Commentary — Opposite to Phil Windley, I’d tend to trust Steve Ballmer: Longhorn will make rich interfaces more readily available through network-based applications.
Quoting the ZDNet story:
So next time you hear Steve Ballmer telling you that rich clients are important and you’ve got to have Longhorn to make them work in your enterprise, only believe half of what you hear.
On the contrary: Longhorn has great potential to let developers build rich network-based applications, compared to today’s gadgets.
Today, we have Citrix-based solutions to get on-demand applications, but this requires a decent bandwidth. And a few gadgets such as the Webservice HTC, HTAs, and XUL to build network-based applications that are richer and more streamlined than simple web forms. None of these gadgets, however, look even remotely credible when compared to XAML.
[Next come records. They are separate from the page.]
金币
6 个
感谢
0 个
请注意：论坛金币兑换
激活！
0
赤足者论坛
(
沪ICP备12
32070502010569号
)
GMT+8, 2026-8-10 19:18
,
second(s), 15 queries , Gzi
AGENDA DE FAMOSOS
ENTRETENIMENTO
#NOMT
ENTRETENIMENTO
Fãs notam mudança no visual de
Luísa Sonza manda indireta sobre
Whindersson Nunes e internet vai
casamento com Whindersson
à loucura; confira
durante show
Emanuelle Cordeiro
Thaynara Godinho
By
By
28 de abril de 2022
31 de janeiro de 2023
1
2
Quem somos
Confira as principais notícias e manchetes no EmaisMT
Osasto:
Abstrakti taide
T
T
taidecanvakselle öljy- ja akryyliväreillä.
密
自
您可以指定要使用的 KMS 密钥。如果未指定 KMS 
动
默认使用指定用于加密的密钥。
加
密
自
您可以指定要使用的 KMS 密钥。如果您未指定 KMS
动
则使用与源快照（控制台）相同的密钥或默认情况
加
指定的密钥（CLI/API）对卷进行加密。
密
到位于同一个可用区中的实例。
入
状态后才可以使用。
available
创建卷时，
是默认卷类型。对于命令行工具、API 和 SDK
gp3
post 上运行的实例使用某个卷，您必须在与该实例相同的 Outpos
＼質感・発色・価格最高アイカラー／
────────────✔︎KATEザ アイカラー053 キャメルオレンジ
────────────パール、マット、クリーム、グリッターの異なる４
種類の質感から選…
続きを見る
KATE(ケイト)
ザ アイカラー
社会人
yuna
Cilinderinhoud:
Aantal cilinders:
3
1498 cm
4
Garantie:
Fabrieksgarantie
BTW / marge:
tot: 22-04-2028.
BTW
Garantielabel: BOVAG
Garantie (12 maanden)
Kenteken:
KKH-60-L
In many ways, the purpose of XUL is to do more or less the same thing as XAML. But then, XUL lacks a decent IDE, uses bitmaps rather than vectors, is borderline when it comes to implementing an application that uses SOAP calls — consider comparing the .Net way and the XUL way to call web services using SOAP — and requires a Mozilla-based browser.
You might argue that Avalon and Indigo are X-Windows reinvented. And I think you would be right, in some respects. Yet, I do not recall X-Windows is service-oriented, XML serializable and running on top of a semantic file system.
In the end, I’d be quite amazed if Linux, its pathetic usability and its dinosaur-age technology choices survive Longhorn. Let’s hope Haiku or a similar project will be finished and that it will have gained more support by the time Longhorn delivers.